Department of Medical Oncology, University of Groningen, University Medical Center Groningen, Groningen, The Netherlands.
Department of Surgery, University of Groningen, University Medical Center Groningen, Groningen, The Netherlands.
Ann Surg Oncol. 2017 Sep;24(9):2632-2638. doi: 10.1245/s10434-017-5897-0. Epub 2017 May 30.
In a Dutch phase II trial conducted between 2006 and 2010, short-course radiotherapy followed by systemic therapy with capecitabine, oxaliplatin, and bevacizumab as neoadjuvant treatment and subsequent radical surgical treatment of primary tumor and metastatic sites was evaluated.

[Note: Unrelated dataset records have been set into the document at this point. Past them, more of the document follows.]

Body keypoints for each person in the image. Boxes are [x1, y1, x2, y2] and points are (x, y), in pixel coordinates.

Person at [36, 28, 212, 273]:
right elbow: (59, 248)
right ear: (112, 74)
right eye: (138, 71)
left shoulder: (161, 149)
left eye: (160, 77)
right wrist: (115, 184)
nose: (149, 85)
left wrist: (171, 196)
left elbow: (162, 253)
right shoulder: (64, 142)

In this study, we report the long-term results after a minimum follow-up of 6 years.
Patients with histologically confirmed rectal adenocarcinoma with potentially resectable or ablatable metastases in liver or lungs were eligible. Follow-up data were collected for all patients enrolled in the trial. Overall and recurrence-free survival were calculated using the Kaplan-Meier method.
Follow-up data were available for all 50 patients. After a median follow-up time of 8.1 years (range 6.0-9.8), 16 patients (32.0%) were still alive and 14 (28%) were disease-free. The median overall survival was 3.8 years (range 0.5-9.4). From the 36 patients who received radical treatment, two (5.6%) had a local recurrence and 29 (80.6%) had a distant recurrence.
Long-term survival can be achieved in patients with primary metastatic rectal cancer after neoadjuvant radio- and chemotherapy. Despite a high number of recurrences, 32% of patients were alive after a median follow-up time of 8.1 years.
在 2006 年至 2010 年期间进行的一项荷兰二期临床试验中,短程放疗后系统治疗采用卡培他滨、奥沙利铂和贝伐单抗作为新辅助治疗,随后对原发肿瘤和转移部位进行根治性手术治疗。在这项研究中,我们报告了至少随访 6 年后的长期结果。
患有组织学证实的直肠腺癌且肝脏或肺部有潜在可切除或可消融转移灶的患者符合条件。对所有入组试验的患者进行了随访数据收集。使用 Kaplan-Meier 方法计算总生存和无复发生存率。
所有 50 名患者均获得随访数据。中位随访时间为 8.1 年(范围 6.0-9.8),16 名患者(32.0%)存活,14 名患者(28%)无疾病。中位总生存期为 3.8 年(范围 0.5-9.4)。在接受根治性治疗的 36 名患者中,有 2 名(5.6%)出现局部复发,29 名(80.6%)出现远处复发。
新辅助放化疗后,原发转移性直肠癌患者可获得长期生存。尽管复发率较高,但在中位随访时间为 8.1 年后,仍有 32%的患者存活。